Task directions ▸
Quote the stretch of items from the line containing "Is there any" through the line containing "How many values are between 20 and 35?", including both of those lines, and omit the pictures.

The records ▸
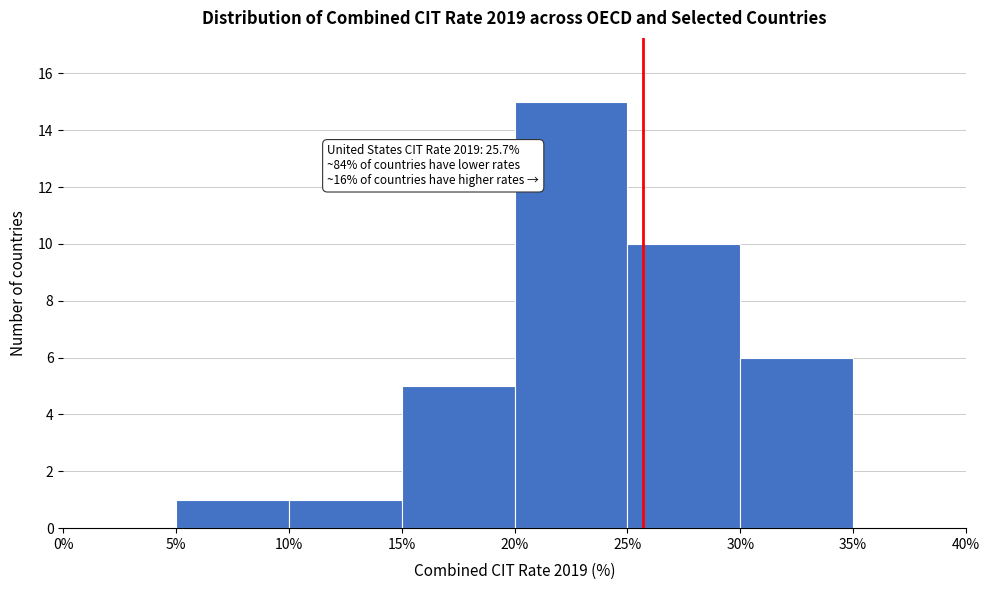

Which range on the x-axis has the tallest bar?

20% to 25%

--

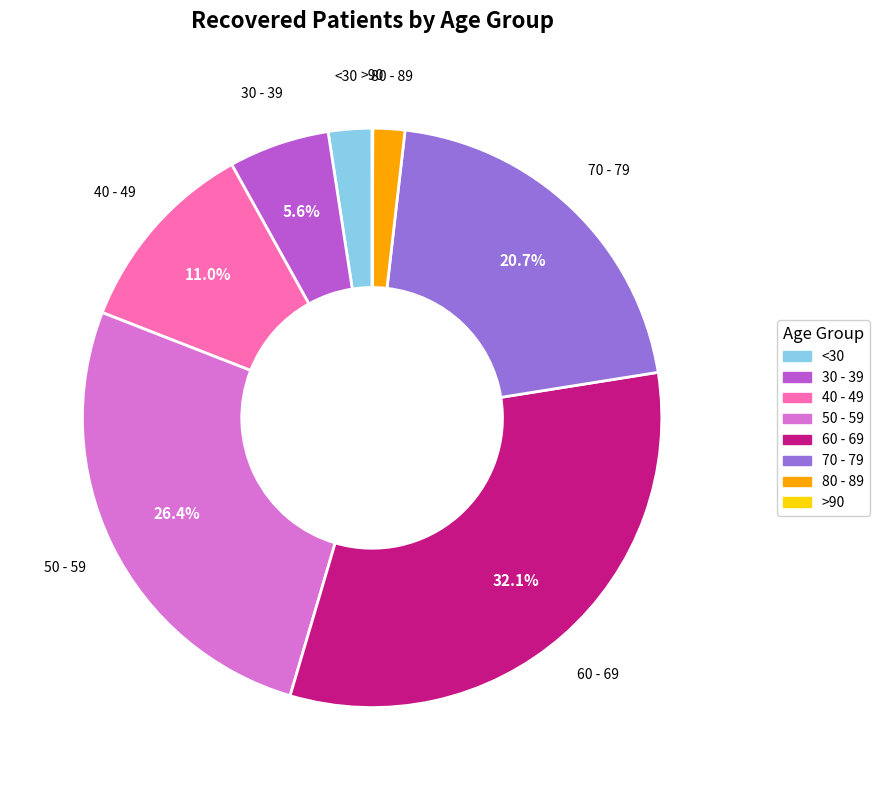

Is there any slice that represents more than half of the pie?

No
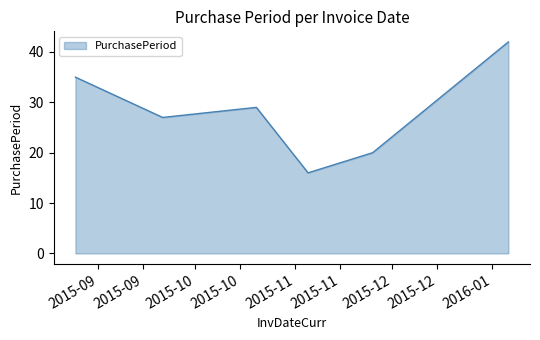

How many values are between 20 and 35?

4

* * *

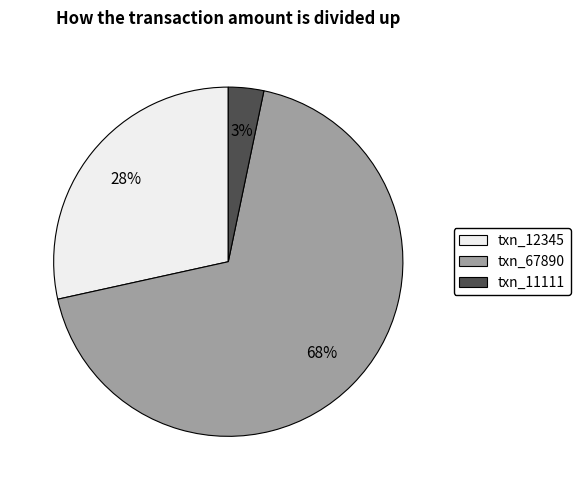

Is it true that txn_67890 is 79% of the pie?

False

Finished exercise ▸
Is there any slice that represents more than half of the pie?

No

How many values are between 20 and 35?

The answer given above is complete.